::: DATA :::

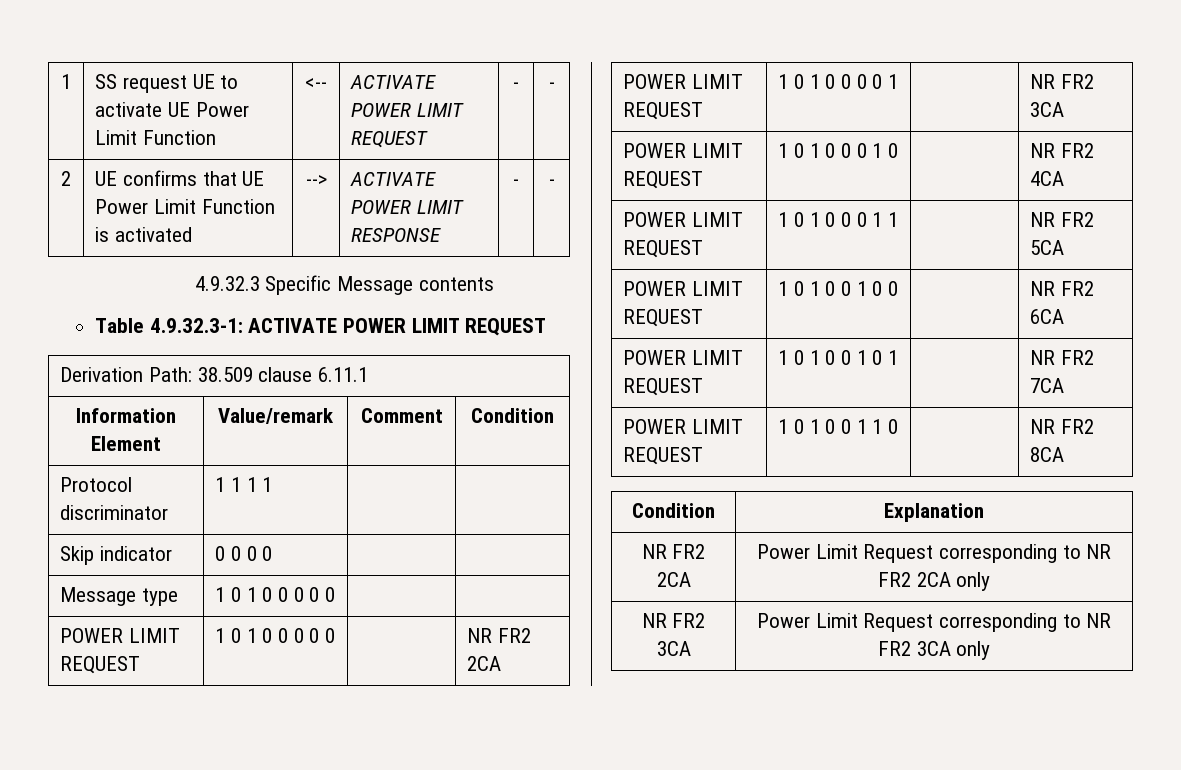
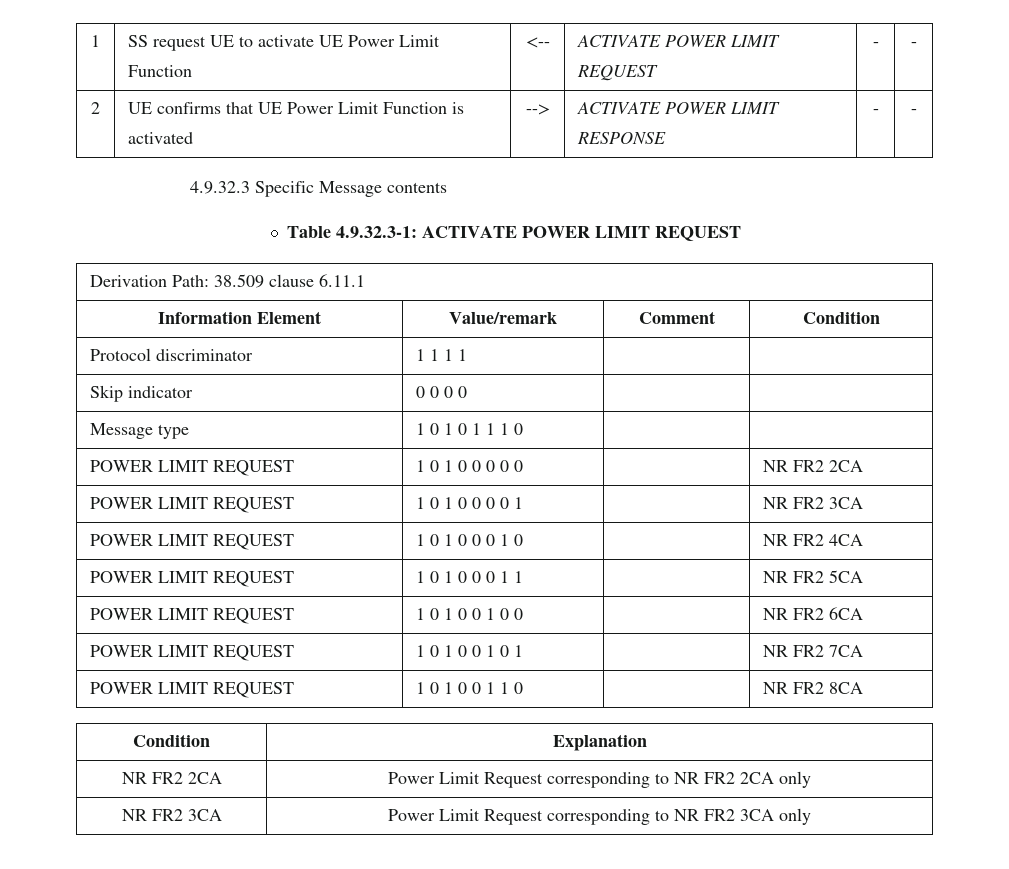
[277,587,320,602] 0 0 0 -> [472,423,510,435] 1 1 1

:::
::: DATA :::

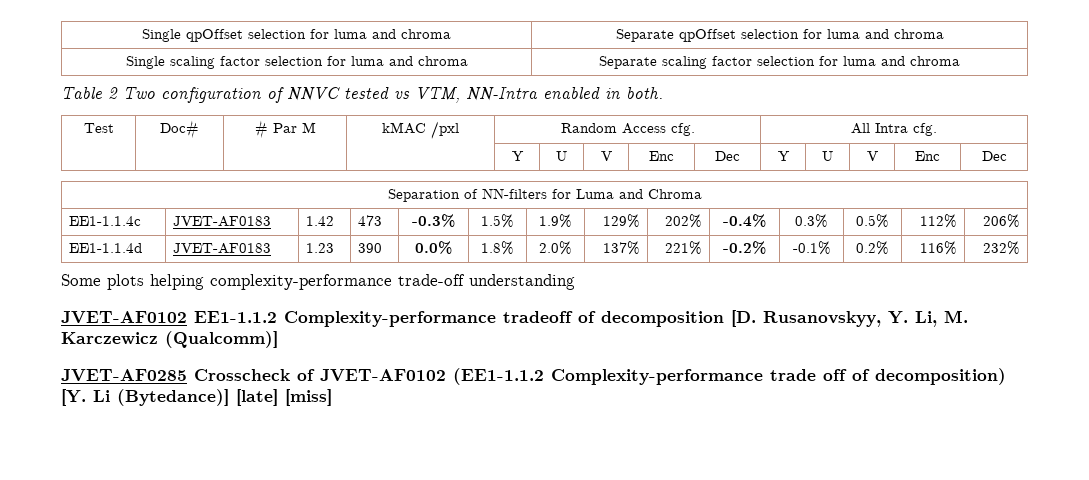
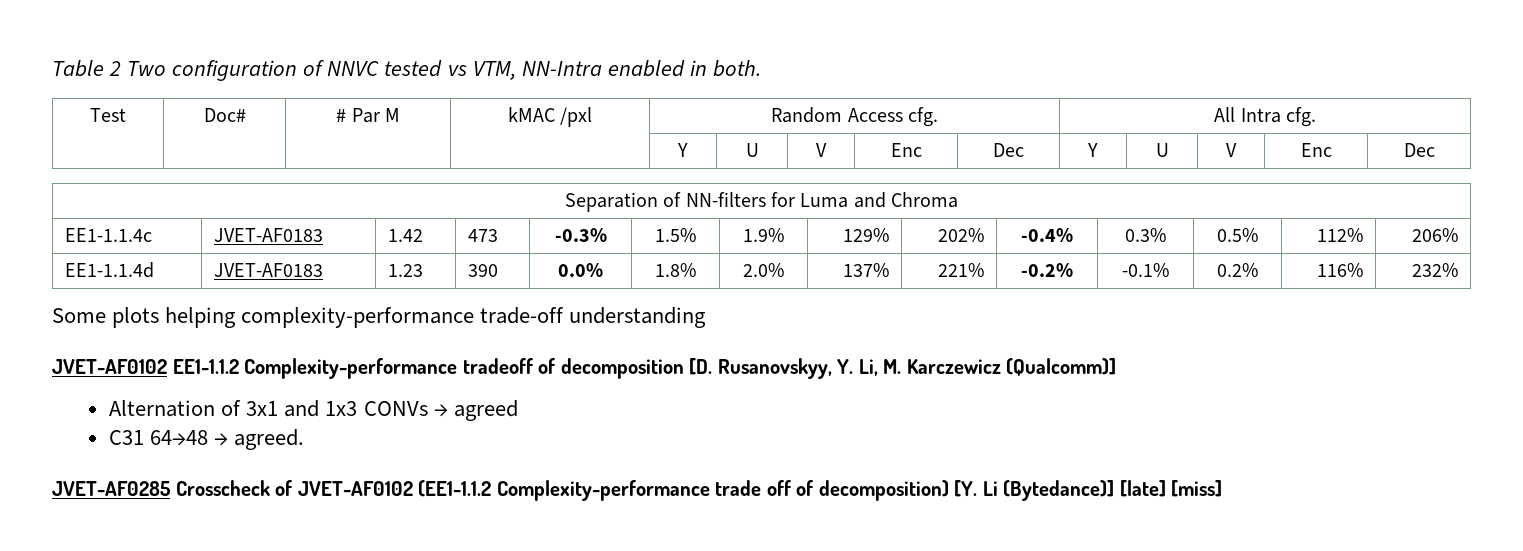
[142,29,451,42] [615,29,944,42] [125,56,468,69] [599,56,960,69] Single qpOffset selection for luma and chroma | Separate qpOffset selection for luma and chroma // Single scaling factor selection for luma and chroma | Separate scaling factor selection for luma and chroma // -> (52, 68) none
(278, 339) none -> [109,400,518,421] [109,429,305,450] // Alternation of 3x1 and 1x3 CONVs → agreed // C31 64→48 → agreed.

:::
::: DATA :::

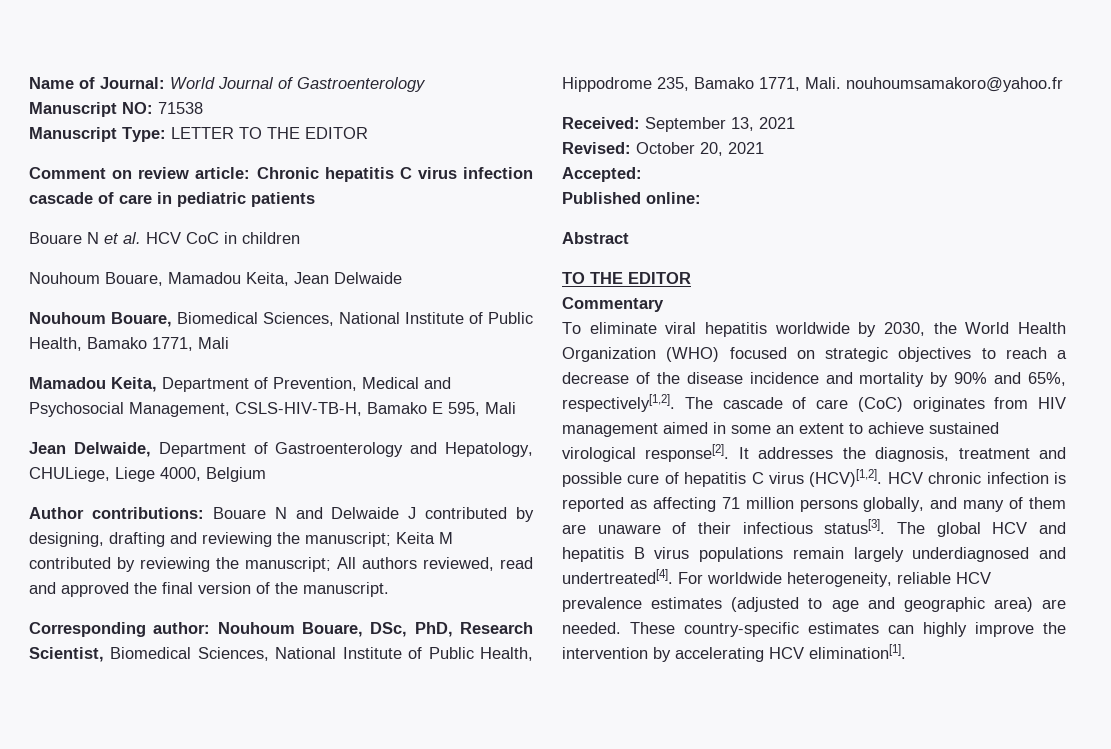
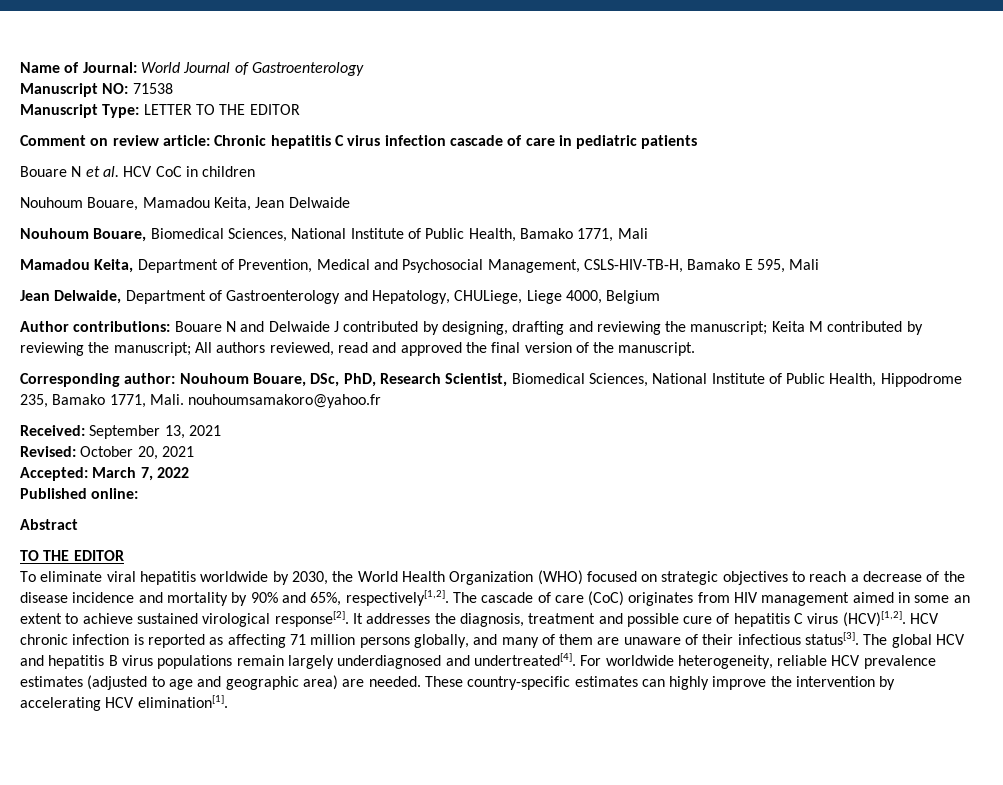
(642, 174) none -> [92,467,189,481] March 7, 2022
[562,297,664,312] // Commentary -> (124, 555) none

:::

**PROBLEM STATEMENT:** All lines of the entries above where "none" turns up should be reported.

**RESPONSE AREA:**
[142,29,451,42] [615,29,944,42] [125,56,468,69] [599,56,960,69] Single qpOffset selection for luma and chroma | Separate qpOffset selection for luma and chroma // Single scaling factor selection for luma and chroma | Separate scaling factor selection for luma and chroma // -> (52, 68) none
(278, 339) none -> [109,400,518,421] [109,429,305,450] // Alternation of 3x1 and 1x3 CONVs → agreed // C31 64→48 → agreed.
(642, 174) none -> [92,467,189,481] March 7, 2022
[562,297,664,312] // Commentary -> (124, 555) none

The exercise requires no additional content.